The data:
*** Begin section ***

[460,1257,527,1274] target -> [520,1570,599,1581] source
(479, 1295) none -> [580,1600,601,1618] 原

*** End section ***
*** Begin section ***

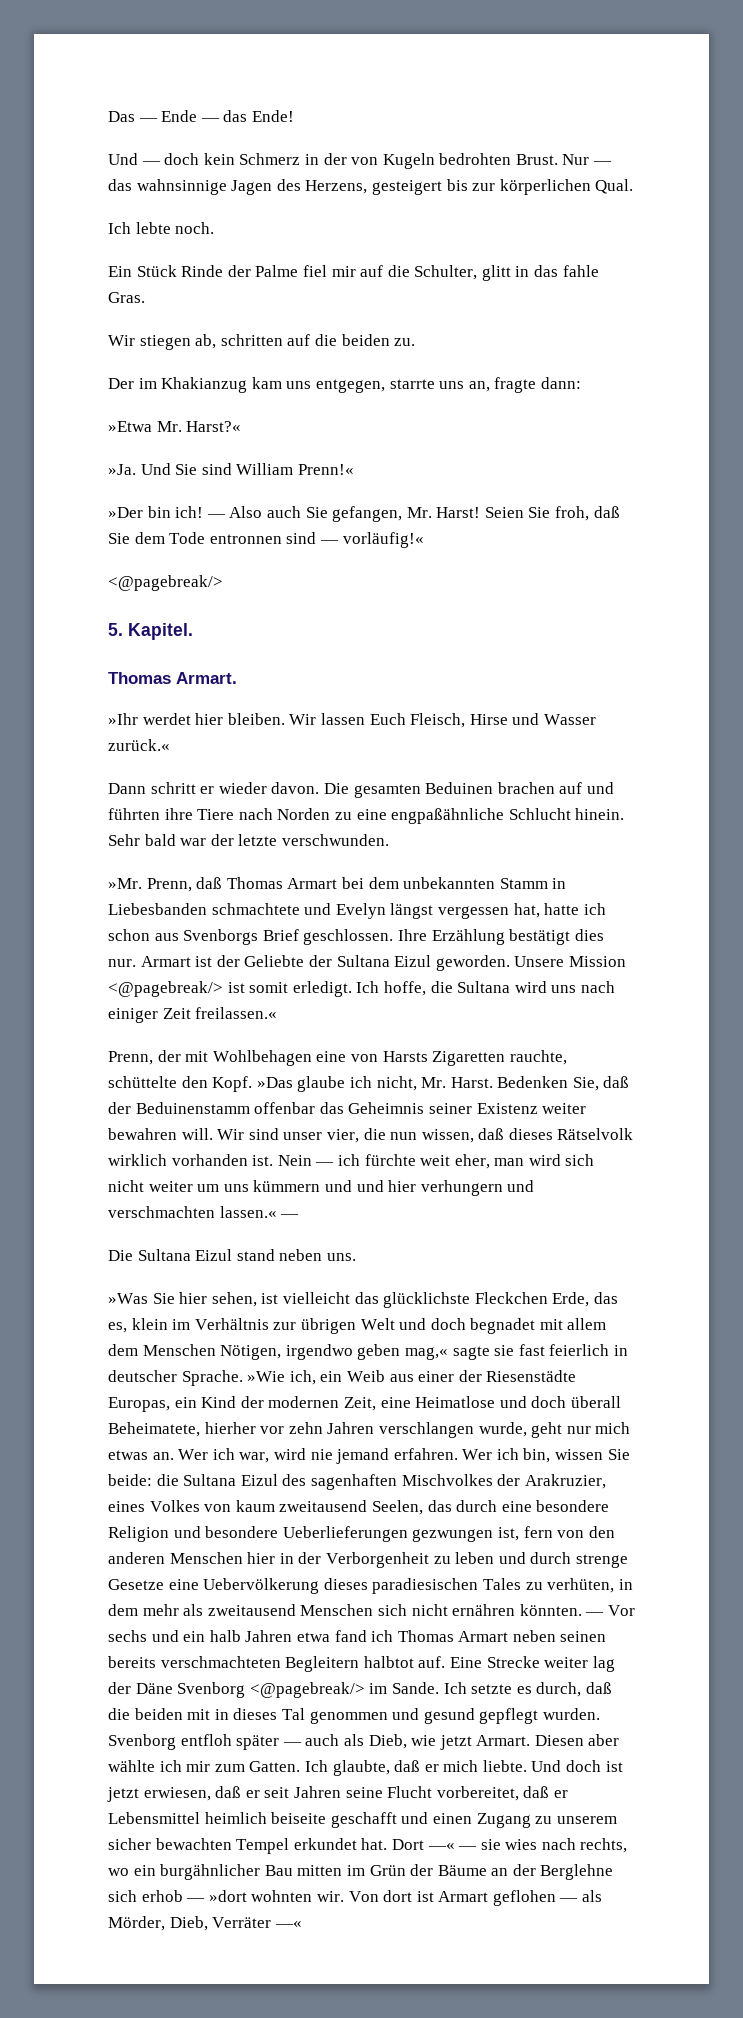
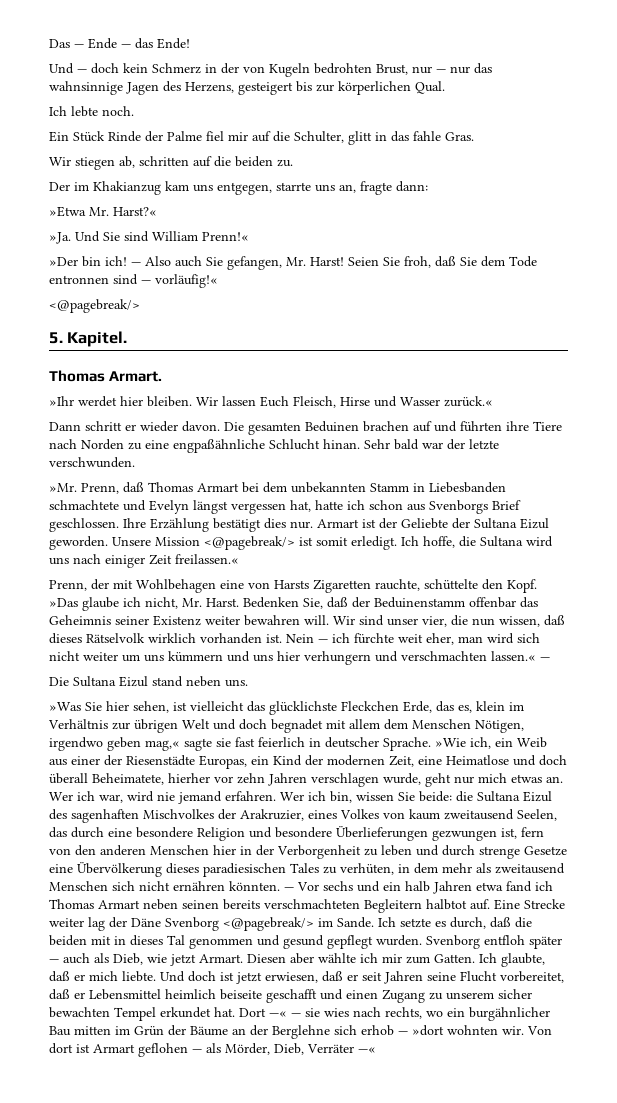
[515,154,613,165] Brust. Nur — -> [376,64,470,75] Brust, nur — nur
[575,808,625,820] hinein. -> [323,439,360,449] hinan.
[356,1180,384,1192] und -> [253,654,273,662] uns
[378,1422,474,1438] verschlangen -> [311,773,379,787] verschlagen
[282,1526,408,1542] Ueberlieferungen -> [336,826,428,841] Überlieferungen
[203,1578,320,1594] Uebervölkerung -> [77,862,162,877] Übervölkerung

*** End section ***

Exercise requirements:
In the listing above, find the line with "[575,808,625,820] hinein. ->" and the line with "[203,1578,320,1594] Uebervölkerung ->"; set down exactly those two lines and every line between them, nothing more.

Task result:
[575,808,625,820] hinein. -> [323,439,360,449] hinan.
[356,1180,384,1192] und -> [253,654,273,662] uns
[378,1422,474,1438] verschlangen -> [311,773,379,787] verschlagen
[282,1526,408,1542] Ueberlieferungen -> [336,826,428,841] Überlieferungen
[203,1578,320,1594] Uebervölkerung -> [77,862,162,877] Übervölkerung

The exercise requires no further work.